Evaluate using Profile-Guided Optimization (PGO) for the compiler
Opened this issue · 2 comments
Is your feature request related to a problem? Please describe.
Not a problem - just an idea of how the compiler's performance can be improved.
Describe alternatives you've considered
Leave the things as is.
Describe the solution you'd like
I checked Profile-Guided Optimization (PGO) on many projects (including compilers) - all the results are available at https://github.com/zamazan4ik/awesome-pgo . Since this, I decided to test PGO with the Bend compiler. Below are the numbers.

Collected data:

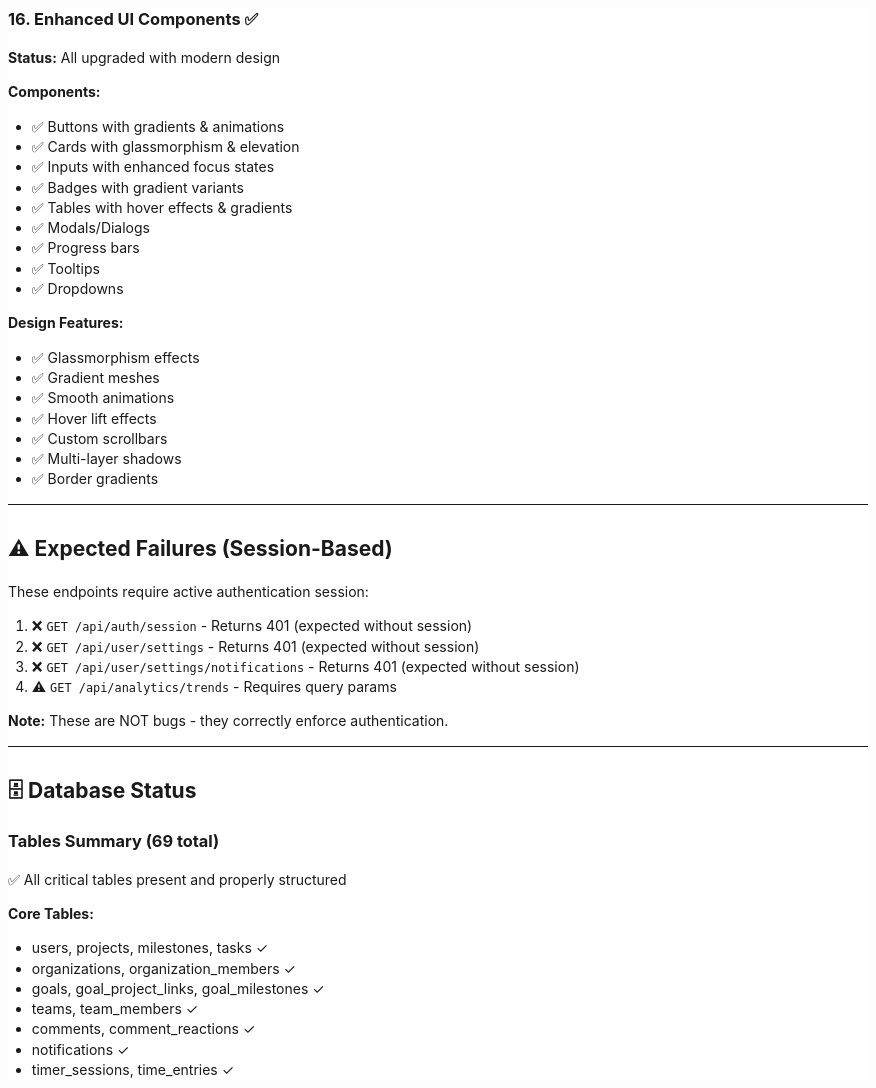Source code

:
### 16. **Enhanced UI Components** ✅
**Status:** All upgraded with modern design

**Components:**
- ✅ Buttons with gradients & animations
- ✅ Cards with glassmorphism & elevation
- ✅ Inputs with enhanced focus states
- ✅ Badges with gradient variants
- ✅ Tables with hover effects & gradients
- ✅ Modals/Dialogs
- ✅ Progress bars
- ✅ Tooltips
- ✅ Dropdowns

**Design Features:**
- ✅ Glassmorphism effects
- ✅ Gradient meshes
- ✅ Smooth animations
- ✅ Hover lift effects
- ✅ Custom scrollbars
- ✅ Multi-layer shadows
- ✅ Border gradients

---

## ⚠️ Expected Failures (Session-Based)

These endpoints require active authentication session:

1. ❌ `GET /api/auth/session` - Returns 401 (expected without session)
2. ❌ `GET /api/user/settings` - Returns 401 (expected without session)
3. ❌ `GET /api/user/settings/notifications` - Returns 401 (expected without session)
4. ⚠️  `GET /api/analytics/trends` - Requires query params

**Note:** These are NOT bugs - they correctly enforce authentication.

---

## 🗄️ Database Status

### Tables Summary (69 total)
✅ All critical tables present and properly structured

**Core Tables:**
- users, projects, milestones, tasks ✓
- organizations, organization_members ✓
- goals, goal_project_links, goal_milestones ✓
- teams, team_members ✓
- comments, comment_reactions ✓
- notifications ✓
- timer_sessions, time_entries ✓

**WRITTEN TASK 1**
Can you sum up the PGO issue in two sentences?
**WRITTEN TASK 2**
Could you turn the paragraph of the PGO issue that starts with "I checked Profile-Guided Optimization" into a short bulleted list that keeps its main facts?
**WRITTEN TASK 3**
Will you print the part of the PGO issue that begins at the words "Describe the solution" and stops after "are the numbers.", leaving it unchanged?
None of the collected data lines matter here.

**TASK SOLUTION 1**
The PGO issue suggests evaluating Profile-Guided Optimization as a way to improve the Bend compiler's performance, framing it as an idea rather than a fix for a problem. Having already checked PGO on many projects, including compilers, with the results available at https://github.com/zamazan4ik/awesome-pgo, the author decided to test it with the Bend compiler.

**TASK SOLUTION 2**
- PGO has been checked on many projects, compilers among them.
- All the results are available at https://github.com/zamazan4ik/awesome-pgo.
- On that basis, PGO was tested with the Bend compiler.

**TASK SOLUTION 3**
Describe the solution you'd like
I checked Profile-Guided Optimization (PGO) on many projects (including compilers) - all the results are available at https://github.com/zamazan4ik/awesome-pgo . Since this, I decided to test PGO with the Bend compiler. Below are the numbers.